*INSTRUCTIONS TO FOLLOW*. Rewrite all the entries below as a JSON list of strings, one string per line, skipping blank lines and leaving the pictures out.
**** RAW DATA ****
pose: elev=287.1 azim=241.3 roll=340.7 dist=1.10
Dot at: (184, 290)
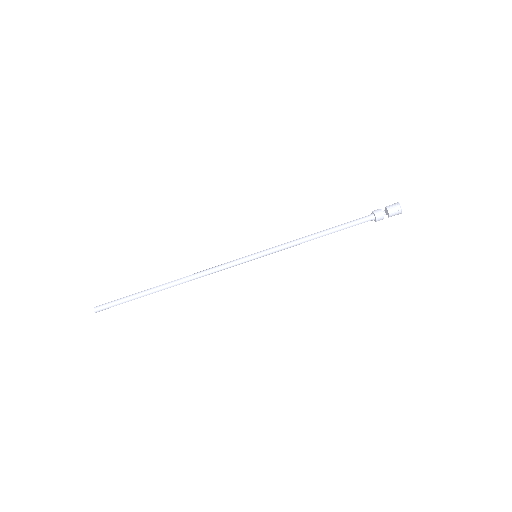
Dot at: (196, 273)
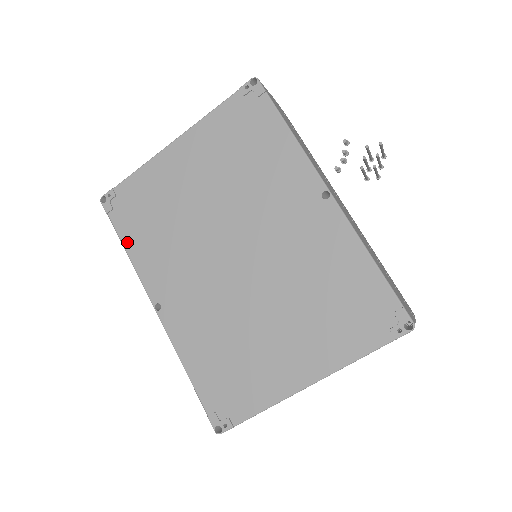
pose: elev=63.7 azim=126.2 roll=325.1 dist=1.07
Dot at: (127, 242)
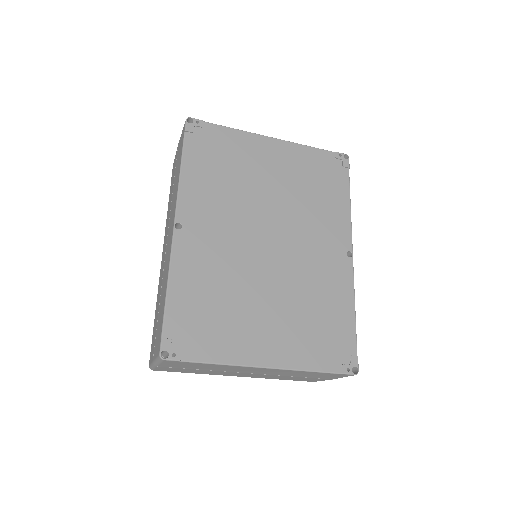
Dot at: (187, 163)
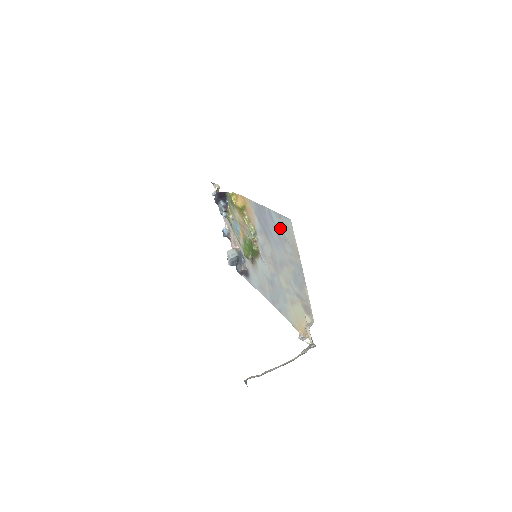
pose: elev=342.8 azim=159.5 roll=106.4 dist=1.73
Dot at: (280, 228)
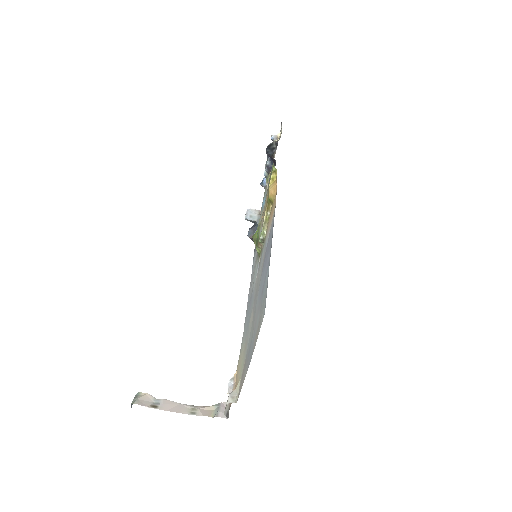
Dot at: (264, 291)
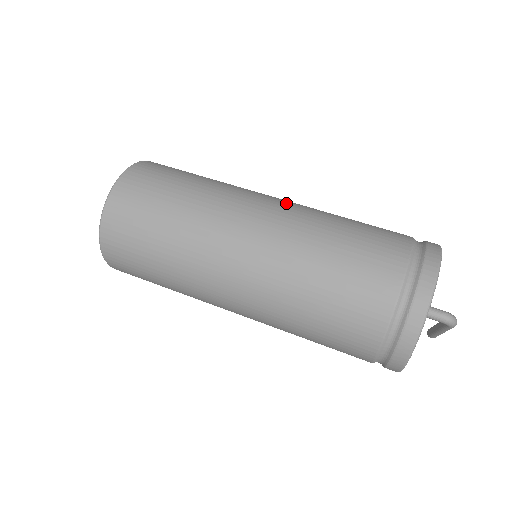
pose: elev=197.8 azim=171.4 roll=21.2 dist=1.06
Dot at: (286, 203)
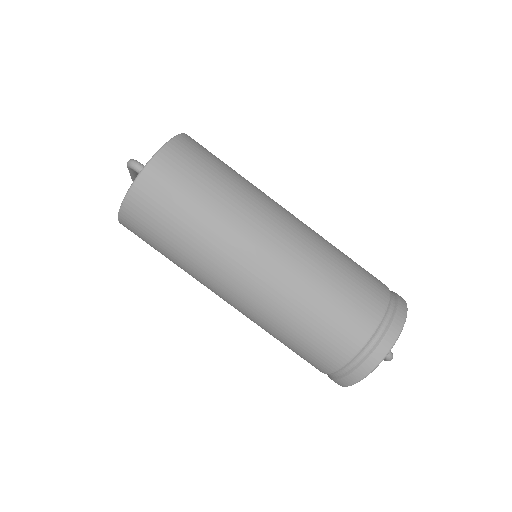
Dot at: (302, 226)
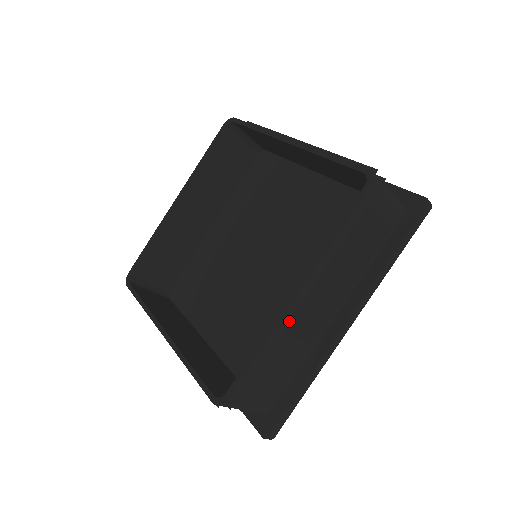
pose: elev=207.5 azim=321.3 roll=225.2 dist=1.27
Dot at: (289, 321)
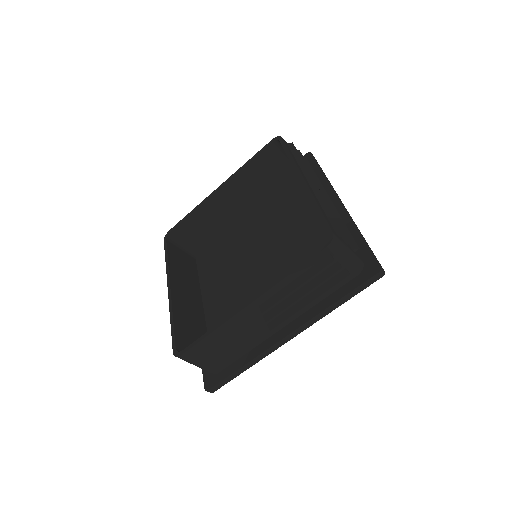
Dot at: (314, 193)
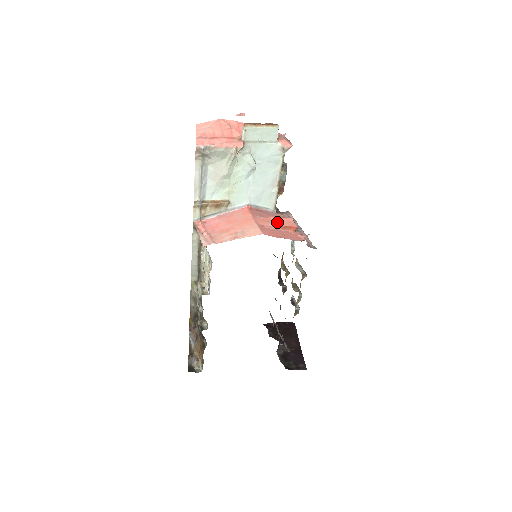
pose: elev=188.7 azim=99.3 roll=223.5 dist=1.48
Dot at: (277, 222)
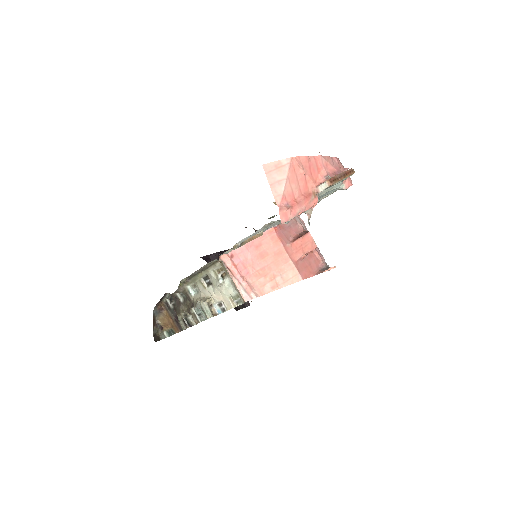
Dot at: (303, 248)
****
*COMPLETED EXERCISE*.
[
  "pose: elev=287.1 azim=241.3 roll=340.7 dist=1.10",
  "Dot at: (184, 290)",
  "Dot at: (196, 273)",
  "pose: elev=63.7 azim=126.2 roll=325.1 dist=1.07",
  "Dot at: (127, 242)",
  "Dot at: (187, 163)",
  "pose: elev=342.8 azim=159.5 roll=106.4 dist=1.73",
  "Dot at: (280, 228)",
  "Dot at: (264, 291)",
  "pose: elev=197.8 azim=171.4 roll=21.2 dist=1.06",
  "Dot at: (286, 203)",
  "Dot at: (302, 226)",
  "pose: elev=207.5 azim=321.3 roll=225.2 dist=1.27",
  "Dot at: (289, 321)",
  "Dot at: (314, 193)",
  "pose: elev=188.7 azim=99.3 roll=223.5 dist=1.48",
  "Dot at: (277, 222)",
  "Dot at: (303, 248)"
]